Her cries have no words. But it carries the universal grief of a mother who has lost her newborns. Her gasps and whines pierce the heart.
The tragedy unfurled on Sunday when the puppies could not be found. For almost two days, the mother never stopped searching.
On Monday morning, she was still running around, desperate to nurse her pups. Witnesses saw her darting from building to building, climbing stairs, and sniffing corridors. As if she were asking, "Have you seen my babies?"
The puppies were eventually discovered stuffed inside a sack that had been submerged in a pond. Only then did the mother dog's frantic search come to an end. Photos and videos of her curled up beside the wet, lifeless bodies of her puppies soon spread across social media, unleashing outrage from viewers.
In the face of mounting public fury, the accused -- identified as the wife of a government official -- told news outlets that she "would never harm animals" and had only left the sack under a tree to protect her children from disease. She went so far as to suggest that the puppies themselves may have rolled the sack into the pond.
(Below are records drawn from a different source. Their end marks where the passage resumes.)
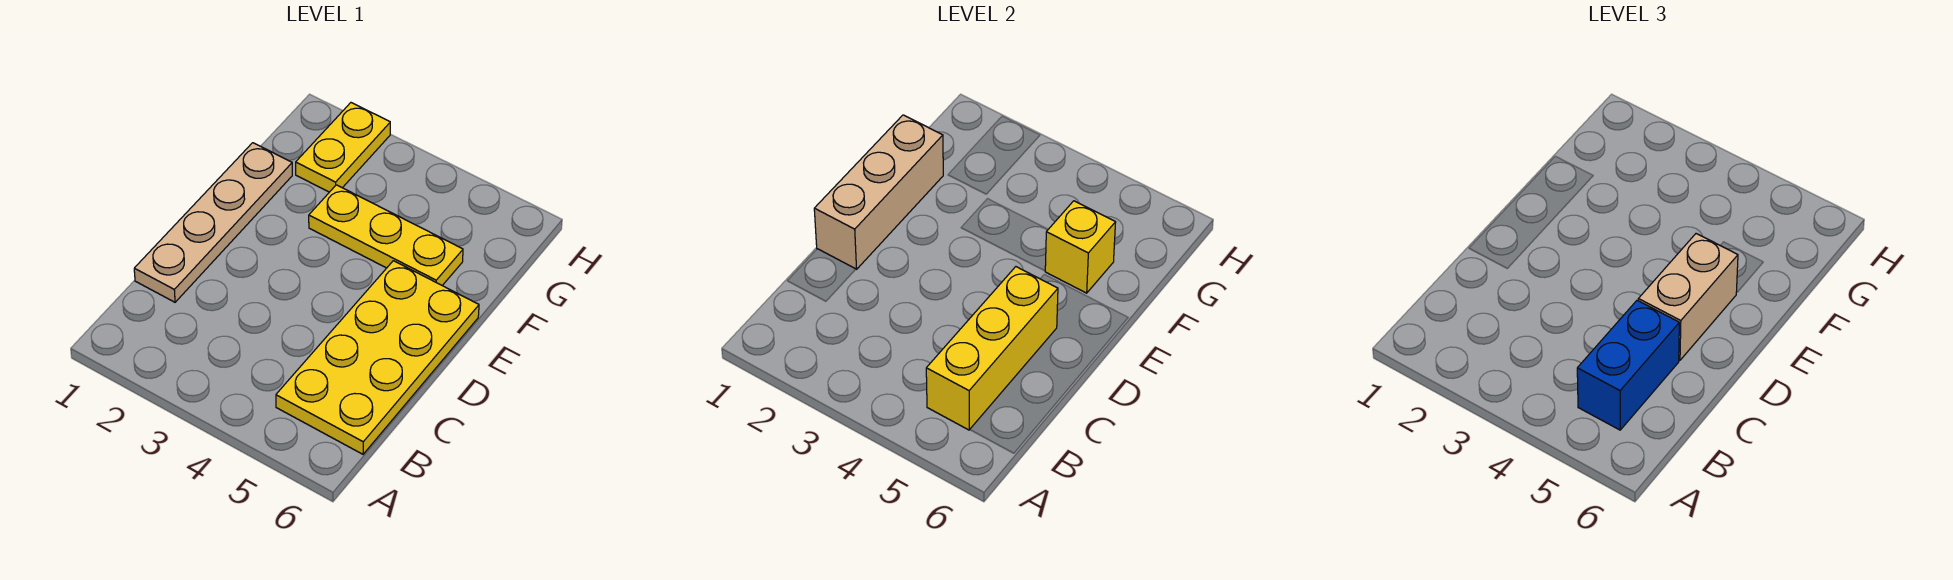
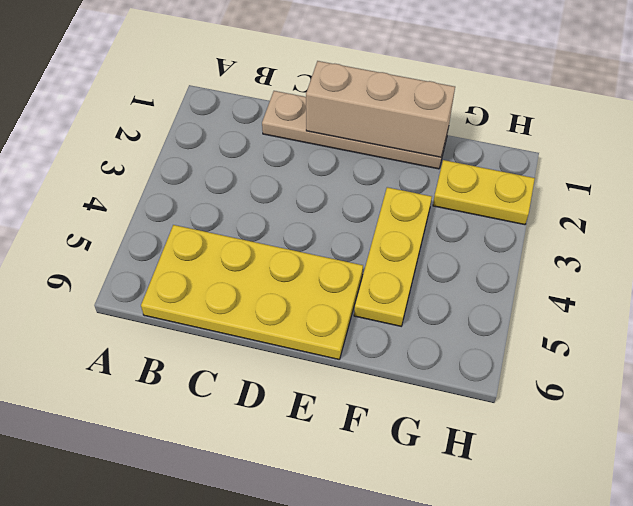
none -> yellow 1x3 brick [926,267,1058,430]
none -> yellow 1x1 brick [1045,201,1116,293]

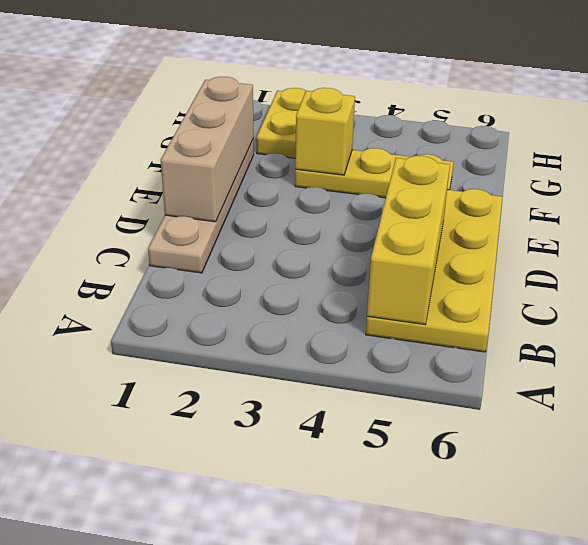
yellow 1x1 brick [295,88,355,175] -> yellow 1x1 brick moved to [1045,201,1116,293]
none -> blue 1x2 brick [1577,300,1679,430]
none -> tan 1x2 brick [1638,234,1738,360]

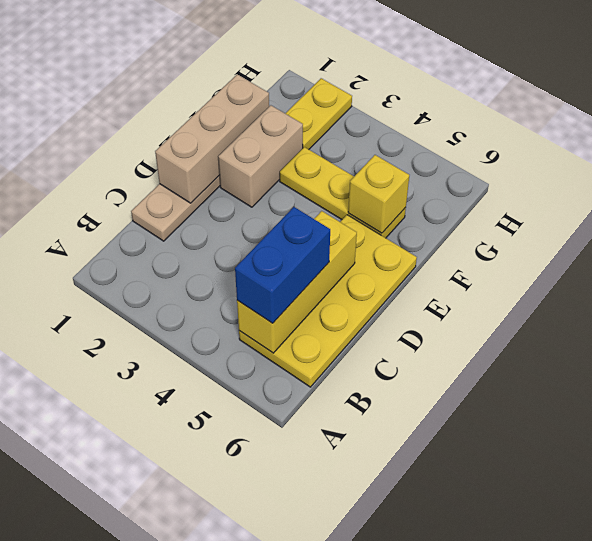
tan 1x2 brick [218,105,303,207] -> tan 1x2 brick moved to [1638,234,1738,360]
It is a claim that defies all logic. Eight days-old puppies are incapable of such a thing.
As a society, we often pride ourselves on resilience, culture, and progress. But what truly measures civilisation? The height of our buildings -- or our humanity toward the beings who share our world?
The image of that mother dog has become a mirror, reflecting a troubling rot in our collective conscience, where for some, the life of a stray counts far less than the comfort of a spotless backyard.
The administration moved swiftly, cancelling the housing allotment of the accused's family. A case has been filed under the Animal Welfare Act, and the woman was arrested last night.
This is not an isolated incident. From the poisoning of dogs in Japan Garden City to the brutal killing of a cat in Bogura, a disturbing pattern is emerging. A segment of our society still does not see stray animals as living beings deserving of compassion and basic kindness.
And if such cruelty no longer moves us, then perhaps it wasn't only the puppies that died. A part of our humanity did too.